Counterattack [PL] - Rozdział 241: Mogę cię wybielić

 

    Duan chodził za Wu Suo Weiem jak cień. Chłopiec trzymał w ręce lizaka w papierku i wkładał go sobie do buzi, jakby nie wiedział, że trzeba go najpierw odwinąć.
    Wu Suo Wei chciał zapytać, czy może spróbować lizaka, ale nie wiedział, jakiego zwrotu użyć, a jak na złość Chi Cheng poszedł do łazienki. Chłopak otworzył drzwi łazienki i wsadził w nie głowę.
    – Jak powiedzieć po angielsku: Daj mi spróbować?
    – Nie musisz do niego mówić po angielsku, zna chiński – odpowiedział mężczyzna.
    Chłopak zaklął pod nosem i zamknął drzwi. Stanął naprzeciw Duana i wyciągnął w jego kierunku rękę.
    – Daj mi lizaka.
    Duan spojrzał mu w oczy i pomachał lizakiem mówiąc:
    – Chyba śnisz.
    Dziesięć minut później Wu Suo Wei przygotował w kuchni syrop cukrowy i z gorącym garnkiem wszedł do salonu.

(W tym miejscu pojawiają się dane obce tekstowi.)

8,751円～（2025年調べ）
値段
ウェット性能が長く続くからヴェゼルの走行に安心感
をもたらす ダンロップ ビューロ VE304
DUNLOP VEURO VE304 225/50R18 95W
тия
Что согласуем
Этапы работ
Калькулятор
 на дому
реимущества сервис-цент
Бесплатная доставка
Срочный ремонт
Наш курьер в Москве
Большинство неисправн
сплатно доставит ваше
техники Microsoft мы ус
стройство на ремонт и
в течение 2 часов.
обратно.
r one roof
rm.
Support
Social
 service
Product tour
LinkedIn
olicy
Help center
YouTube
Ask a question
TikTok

Nie zwracał uwagi na małego Duana, który siedział na kanapie i jadł lizaka.
    Wu Suo Wei zaczął wydmuchiwać cukrowe figurki, był pewien, że dzięki tej umiejętności przyciągnie uwagę siostrzeńca Chi Chenga. Wyszedł trochę z wprawy, ponieważ dawno nie wydmuchiwał cukrowych figurek. Chciał zrobić króliczka, ale wyszła mu ogromna mysz.
    Para wielkich, ciemnych oczu bacznie go obserwowała. Wu Suo Wei na chwilę odwrócił się i spojrzał na chłopca, który momentalnie odwrócił głowę. Wu Suo Wei wystawił język i polizał cukrową figurkę, udawał, że jego lizak jest najpyszniejszy na świecie i trzeba przyznać, że zrobił to tak przekonująco, że mały Duan cały się zaślinił.
    Cukrowa mysz znikała w ustach Wu Suo Weia, który od razu zabrał się za wydmuchiwanie jeszcze jednej figurki. Tym razem się skupił i wyszedł mu Kaczor Donald. Duan nie był w stanie się powstrzymać, bo wiele razy był w Disneylandzie. Zeskoczył z kanapy i podszedł do Wu Suo Weia, który obracał Kaczora w dłoni. Chłopiec stał przy nim i patrzył na figurkę w jego dłoni.
    – Co to jest?
    – Cukrowa figurka dla dzieci – odpowiedział chłopak. – Hej, a są tu jakieś dzieci?
    Wu Suo Wei spojrzał na chłopca i bardzo chciał mu opowiedzieć więcej o cukrowych figurkach, żeby zyskać jego przychylność. Dlatego pobiegł do sypialni, gdzie był Chi Cheng. W kilku słowach wytłumaczył mu, o co chodzi, zwłaszcza to, że potrzebuje tłumacza, bo obawia się, że Duan nie rozumie go, gdy będzie mówił po chińsku. Chi Cheng zgodził się mu pomóc i razem poszli do salonu, gdzie czekał podekscytowany Duan.
    – Powiedział, że chce, żebyś wydmuchnął mu figurkę.
    Wu Suo Wei przytaknął i poprosił Chi Chenga, żeby zapytał, jaką figurkę chce.
    – Pszczółkę. (ang.: bee)
    Chi Cheng już miał przetłumaczyć, ale chłopak go powstrzymał:
    – Spokojnie, zrozumiałem.
    – Fasola, fasola. (ang.: bean) – mruczał pod nosem i zabrał się do dmuchania. Po chwili miał gotową piękną okrągłą fasolkę.
    Brwi Duana skrzywiły się, a na jego twarzy pojawił się grymas niezadowolenia. Wu Suo Wei zmierzył go wzrokiem, zastanawiając się, o co mu chodzi. Chi Cheng spojrzał na Wu Suo Weia i jego cukrową figurkę.
    – Co to ma być?
    – Fasolka.
    – Ale on chciał pszczołę, nie fasolę.
    Wu Suo Wei zamarł.
    – Przecież słyszałem, że powiedział fasola. Jeśli nie wierzysz, to zapytaj go jeszcze raz.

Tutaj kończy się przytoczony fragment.